Desktop workbench. Run state, candidate evidence and the surviving reconstruction share one diagnostic surface.
Mobile Lacuna RAG workbench showing responsive navigation, active run state, metrics and the candidate table.
Mobile render. The same run evidence remains usable at a narrow viewport.

Evaluation & QA

Where support becomes invention.

Schema validity is only the transport boundary. A syntactically valid response can still copy a source, repeat itself, invent unsupported diction or fail the target form. Lacuna therefore uses independent checks before and after generation, and it treats model scores as one diagnostic among many.

Lacuna evaluation layers
LayerQuestionEvidence retained
StructureDoes the proposal satisfy the eight-line contract and line-level budgets?Parser diagnostics, line plan and rejection reason
Lexical supportCan content diction be traced to permitted source or morphology handles?Lexicon IDs, source references and unsupported-token checks
Copy riskIs a line too close to retrieved text or a previous candidate?Containment, overlap and prune-memory signals
Form & continuityIs the candidate plausible in structure and coherent with its boundaries?Surface scores, critic objections and continuity diagnostics
External validityCan the method recover or rank masked-known material?Masked-known evaluation plus specialist philological review

Outcome & lessons

Honesty made the system more useful.

Lacuna now has a functioning local retrieval and run-artifact path, a responsive workbench, public read-only presentation and a detailed failure atlas. Its current value is not that it has solved a centuries-old lacuna; it is that it makes the research boundary visible enough to improve methodically.
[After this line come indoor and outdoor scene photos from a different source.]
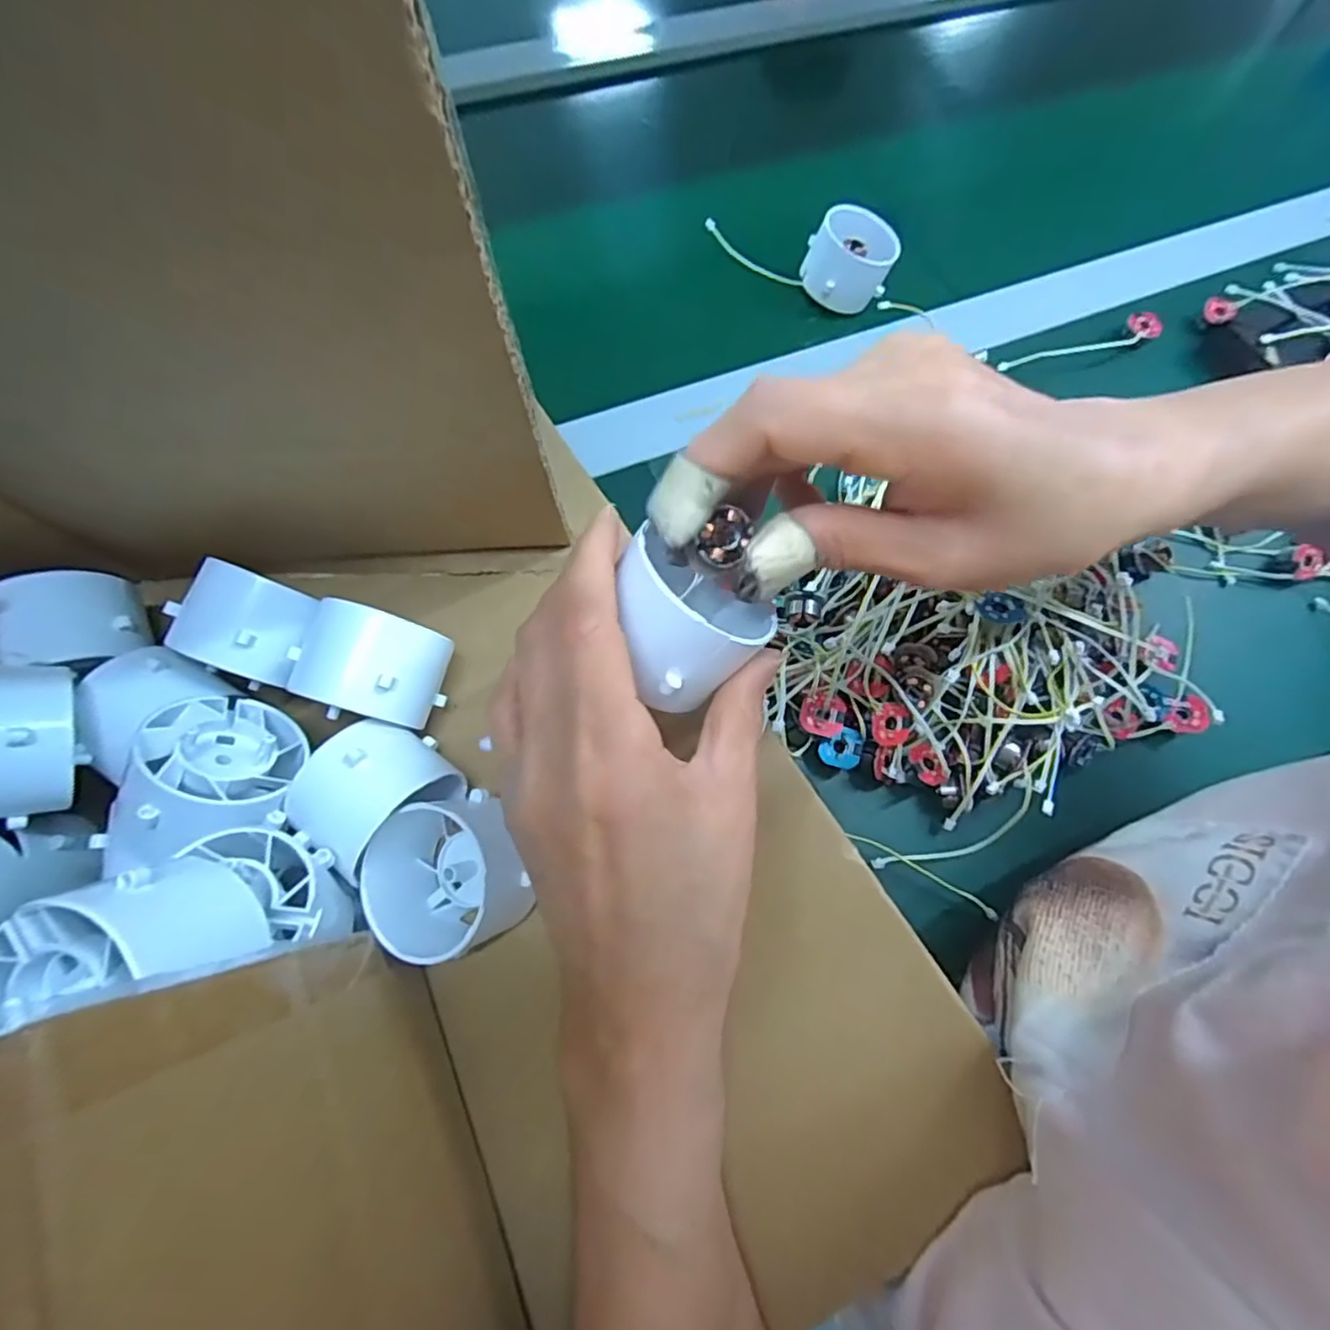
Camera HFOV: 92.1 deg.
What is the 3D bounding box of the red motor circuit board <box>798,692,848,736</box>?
[{"bbox_3d":[0.070,0.022,0.287,0.019,0.004,0.019,16,70,16],"label":"red motor circuit board"}]

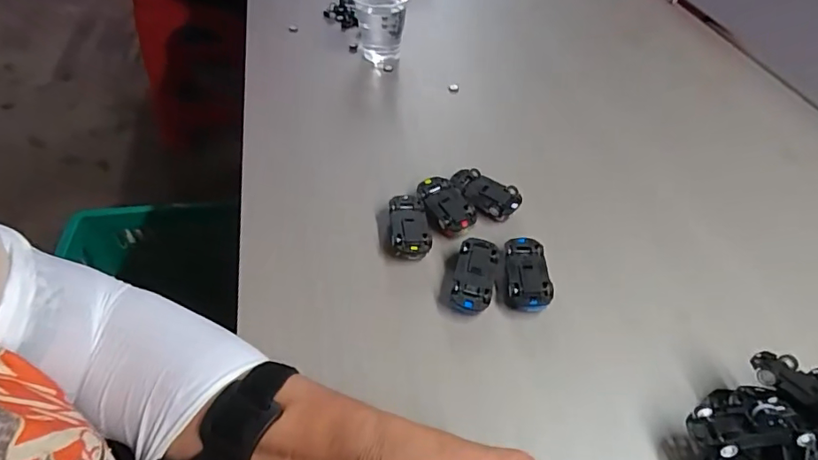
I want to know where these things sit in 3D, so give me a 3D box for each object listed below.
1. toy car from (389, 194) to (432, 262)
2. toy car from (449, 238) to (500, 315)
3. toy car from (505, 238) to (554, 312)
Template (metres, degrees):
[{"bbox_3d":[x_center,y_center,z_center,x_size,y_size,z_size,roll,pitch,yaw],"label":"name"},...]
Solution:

  • Provenance must survive transformation. A source reference is only useful if it stays attached through planning, generation, scoring and review.
  • Rejected output is research data. Failure patterns reveal whether the next investment belongs in retrieval, morphology, metre, prompting or model choice.
  • Do not let a judge become evidence. Model critique can rank and challenge; it cannot create historical authority.
  • Public artifacts need a narrower surface. A read-only viewer can share the method without exposing model services or write operations.